Sniff out the sources
Acclimatize, which in Ireland is working with Dublin City Council, Dún Laoghaire - Rathdown County Council, Fingal County Council, the Environmental Protection Agency and Irish Water, is on a mission to find out. By monitoring coastal waters and the rivers and streams that feed them, the team can sniff out sources of pollution, much like a bloodhound following a trail of scent, explains Professor Meijer.
“We developed real-time monitoring tools in a previous INTERREG project along the river Dargle into Bray,” he says. “We can now use them to monitor markers of microbial contamination along rivers and streams feeding Dublin Bay and measure where the levels of these markers spike. That can lead us to, say a leaking sewage pipe or septic tank, or runoff from the land. Even small streams can look very innocent but sometimes they are highly polluted with levels of faeces approaching what you might see in a wastewater plant.
”Building up this ‘heatmap’ of pollution sources in Acclimatize requires different types of expertise and collaborators include Dr John O’Sullivan at UCD School of Civil Engineering, Professor Gregory O’Hare at UCD School of Computer Science and Dr Bartholomew Masterson, Adjunct Professor at the School of Biomolecular and Biomedical Science. “We not only need the microbial know-how but we also need to ensure we can capture and analyse and model the data to tell us how dangerous the contamination is, and this is where the engineering and computer expertise comes in,” explains Professor Meijer.
Future-proof protection
Ultimately the 6.7 million Euro Acclimatize project, will allow authorities in the sampling areas in Dublin and Wales to get specific, real-time information about where pollution originates, to take immediate measures in order to stem the flow of contaminants into coastal waters and even to plan for the future.

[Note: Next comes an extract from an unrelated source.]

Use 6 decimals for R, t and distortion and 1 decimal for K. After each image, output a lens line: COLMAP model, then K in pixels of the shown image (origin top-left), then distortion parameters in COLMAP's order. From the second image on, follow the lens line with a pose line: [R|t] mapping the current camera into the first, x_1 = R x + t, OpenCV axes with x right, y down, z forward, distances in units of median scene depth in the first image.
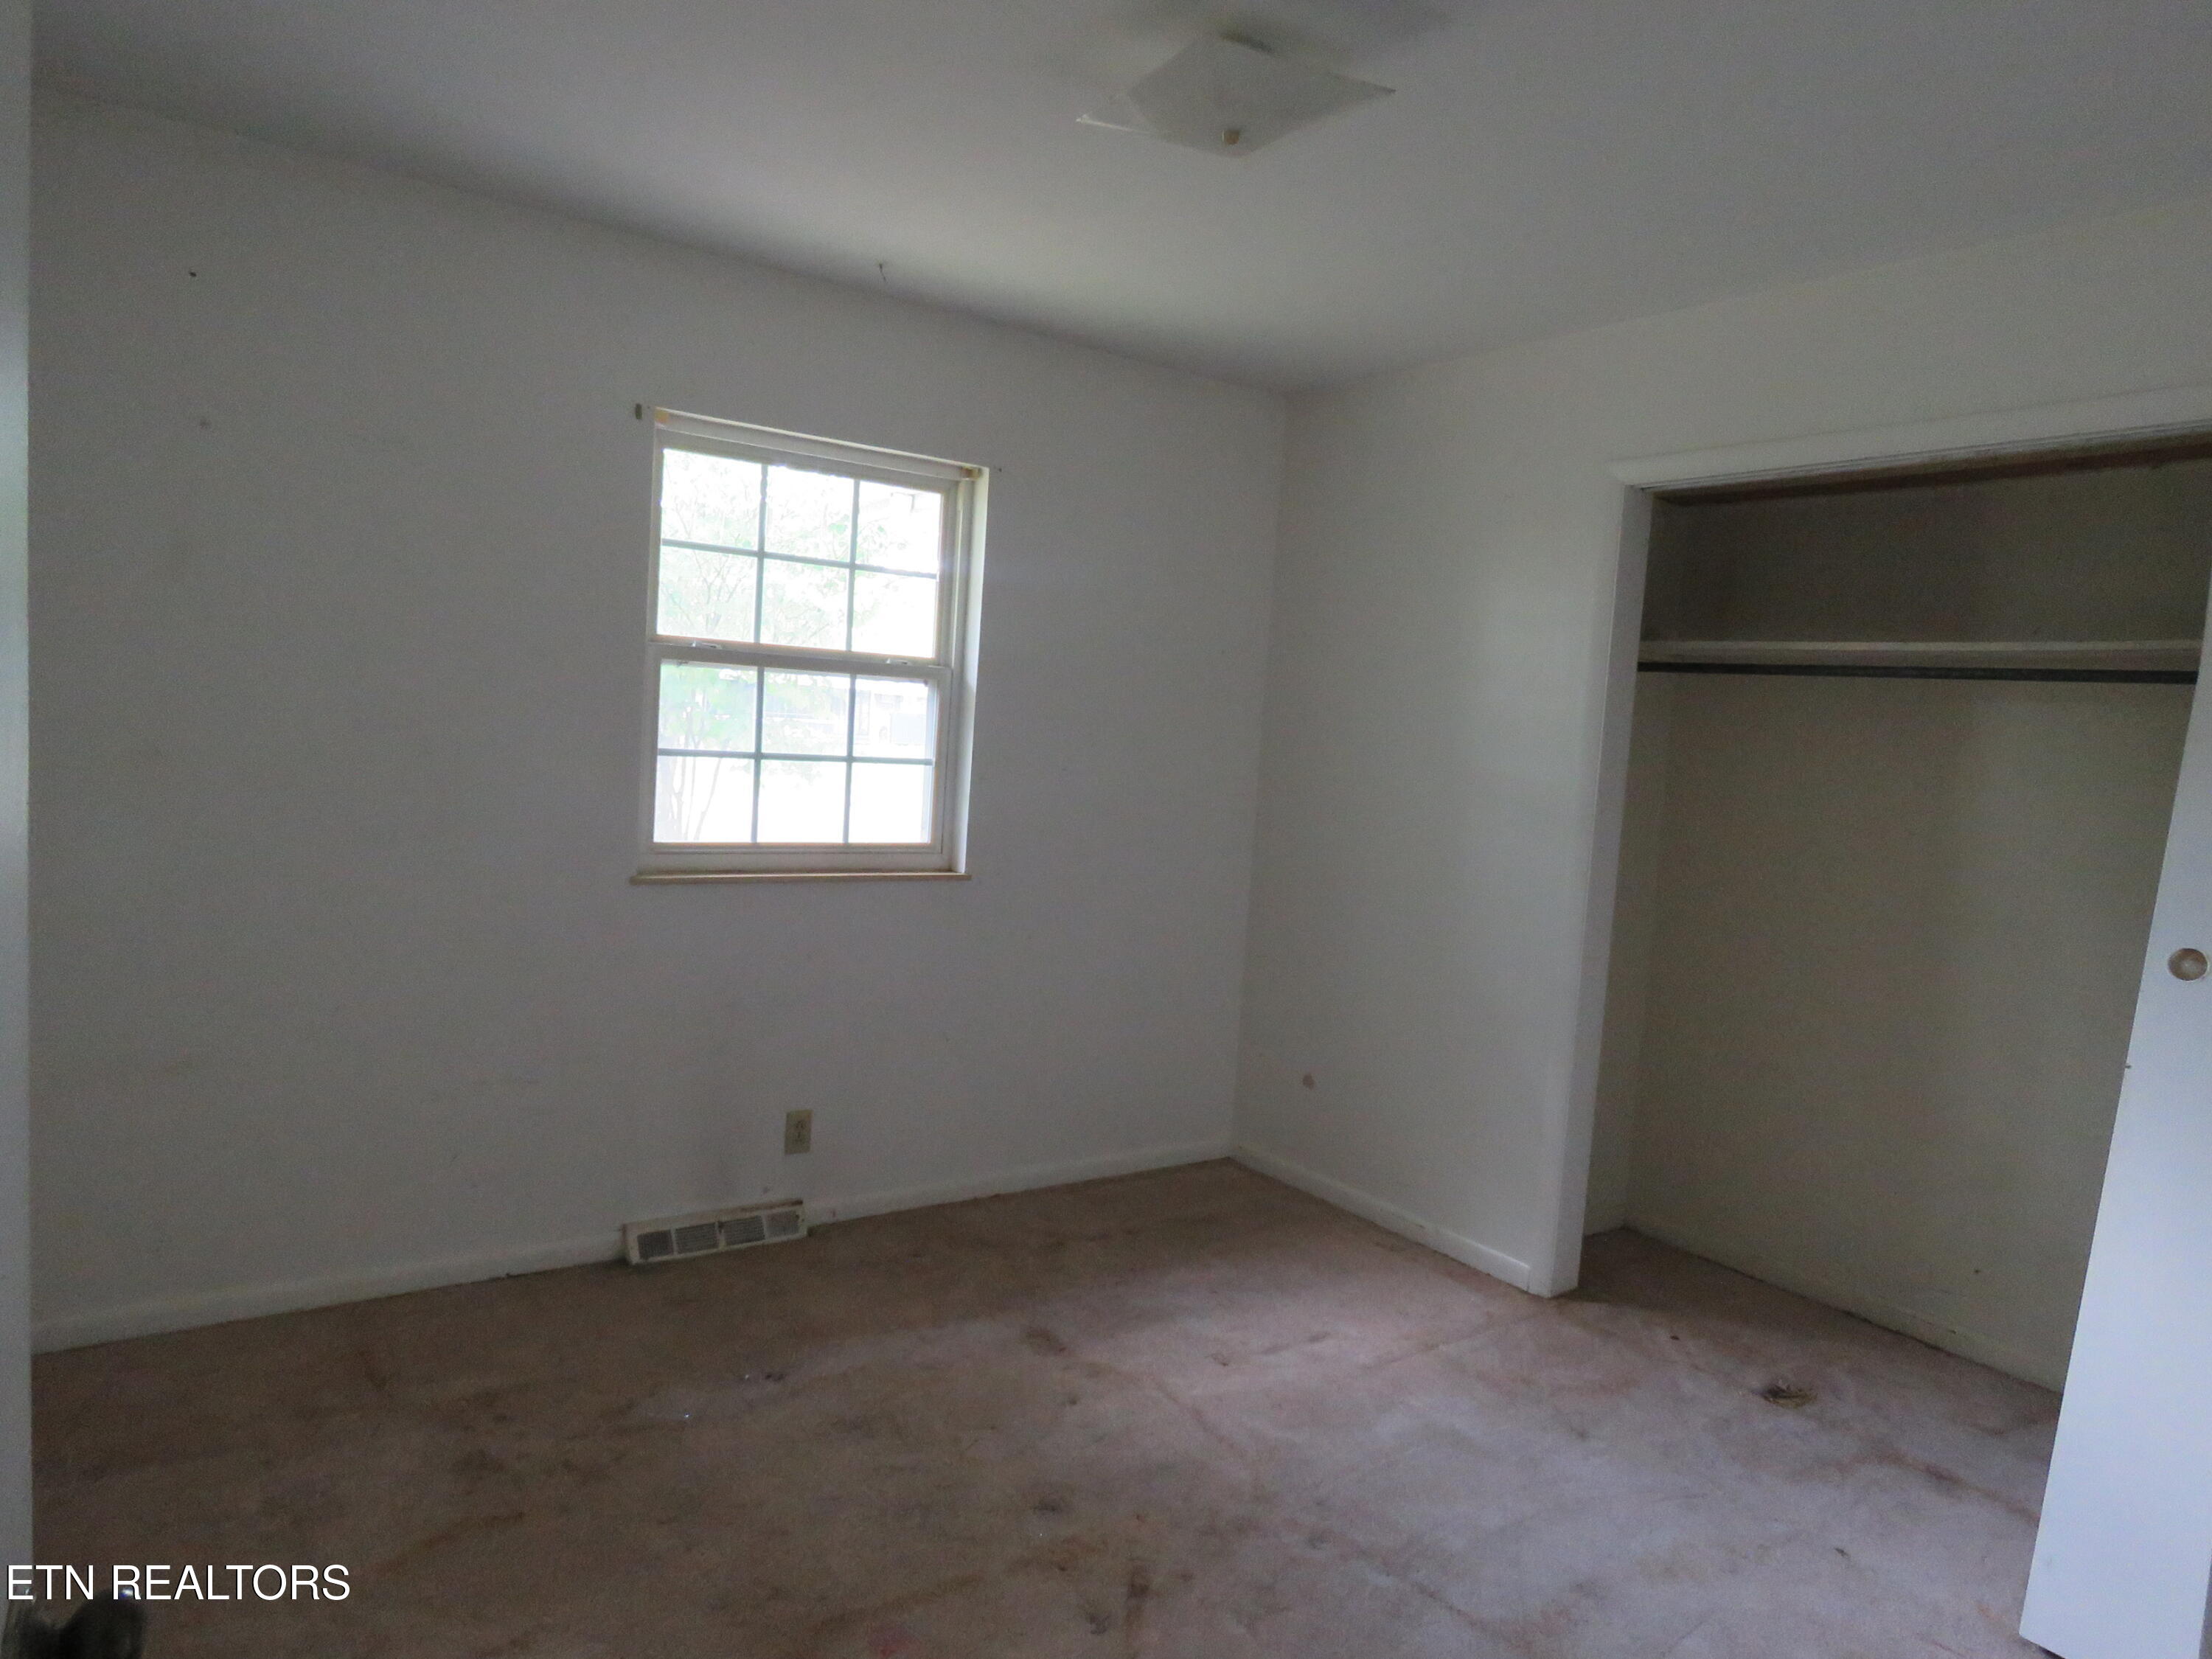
lens RADIAL K [[1402.7, 0, 1087.2], [0, 1402.7, 820.1], [0, 0, 1]] dist [-0.009473, 0.004153]
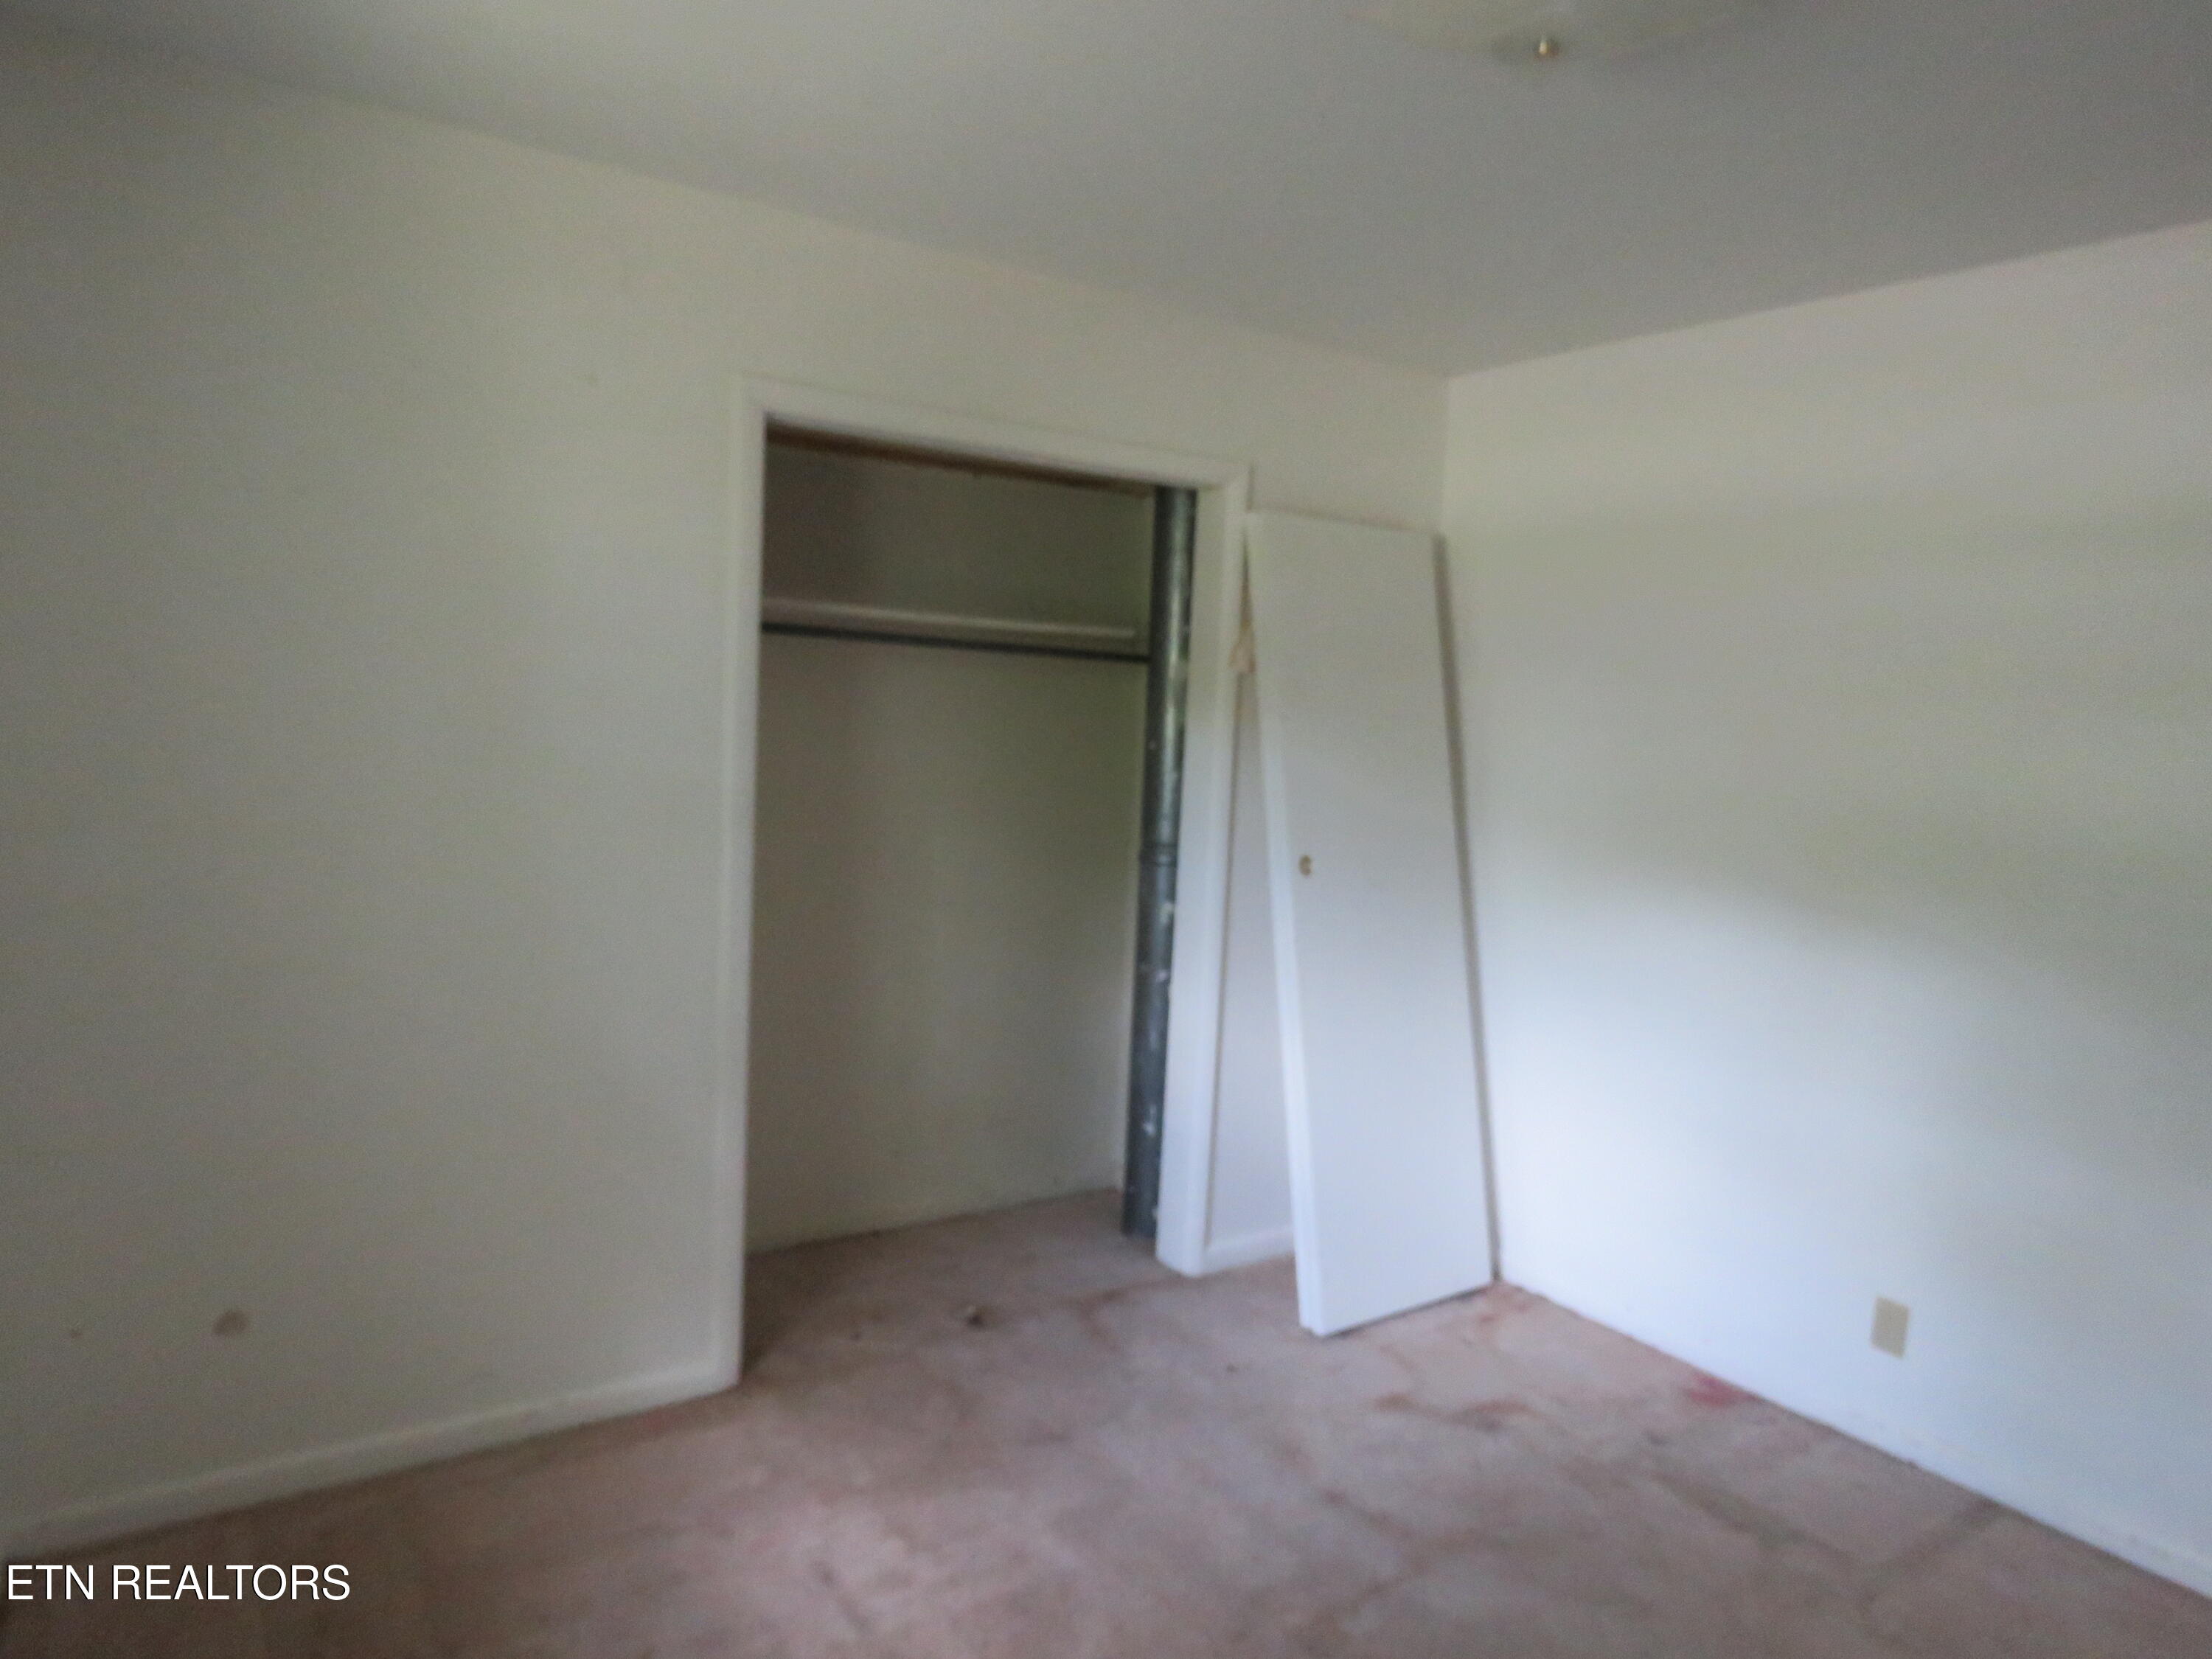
lens RADIAL K [[1402.7, 0, 1088.0], [0, 1402.7, 834.0], [0, 0, 1]] dist [-0.009473, 0.004153]
pose [[0.008104, -0.148865, 0.988824, -0.510288], [0.030456, 0.988435, 0.148557, -0.116298], [-0.999503, 0.028912, 0.012544, 0.872166]]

“We want to analyse the data in the context of climate change,” explains Professor Meijer. “If we expect to have drier summers and wetter winters, are the sources of contamination likely to become worse or to have less of an impact over time, if we can predict this then we invest the resources smartly to future-proof the protection of coastal waters.”
What Professor Meijer particularly likes about working on the project is how water quality can link and improve health and wellbeing in humans and other species of animal.
“This kind of project connects and has impacts for us all,” he says. “You have a family out on the beach in the summer, people are swimming kids are playing in sand and puddles and they are exposed to wildlife and agriculture and pets such as dogs. Or you have humans who eat shellfish grown just offshore in aquaculture. Water is the medium in the environment that connects us all and we want to make sure that the water is safe.”